Excerpted records
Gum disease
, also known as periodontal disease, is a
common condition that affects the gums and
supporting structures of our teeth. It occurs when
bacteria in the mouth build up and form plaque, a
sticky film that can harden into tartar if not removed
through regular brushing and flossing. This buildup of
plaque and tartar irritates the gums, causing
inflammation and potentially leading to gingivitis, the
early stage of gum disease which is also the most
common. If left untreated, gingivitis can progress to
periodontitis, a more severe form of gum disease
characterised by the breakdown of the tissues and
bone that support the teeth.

--

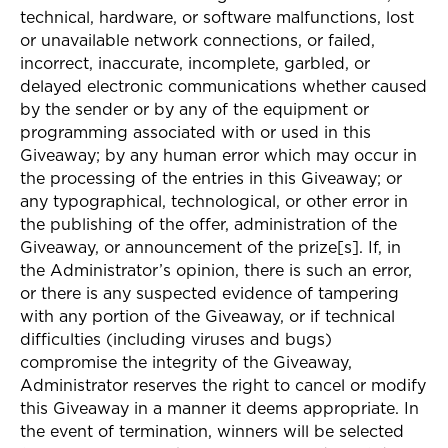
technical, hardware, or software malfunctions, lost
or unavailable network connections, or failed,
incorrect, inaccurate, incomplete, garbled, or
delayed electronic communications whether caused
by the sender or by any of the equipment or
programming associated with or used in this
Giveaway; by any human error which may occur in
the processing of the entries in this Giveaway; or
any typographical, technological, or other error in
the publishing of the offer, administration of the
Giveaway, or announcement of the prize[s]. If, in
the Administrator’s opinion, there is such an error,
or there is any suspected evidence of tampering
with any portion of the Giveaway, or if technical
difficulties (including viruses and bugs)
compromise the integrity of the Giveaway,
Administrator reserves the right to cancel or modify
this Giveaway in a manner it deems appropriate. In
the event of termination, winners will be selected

What this task involves
From the data above, reproduce word for word the lines running from the line with "by the sender or by any of the equipment or" to the line with "the event of", ends included.

Solved exercise
by the sender or by any of the equipment or
programming associated with or used in this
Giveaway; by any human error which may occur in
the processing of the entries in this Giveaway; or
any typographical, technological, or other error in
the publishing of the offer, administration of the
Giveaway, or announcement of the prize[s]. If, in
the Administrator’s opinion, there is such an error,
or there is any suspected evidence of tampering
with any portion of the Giveaway, or if technical
difficulties (including viruses and bugs)
compromise the integrity of the Giveaway,
Administrator reserves the right to cancel or modify
this Giveaway in a manner it deems appropriate. In
the event of termination, winners will be selected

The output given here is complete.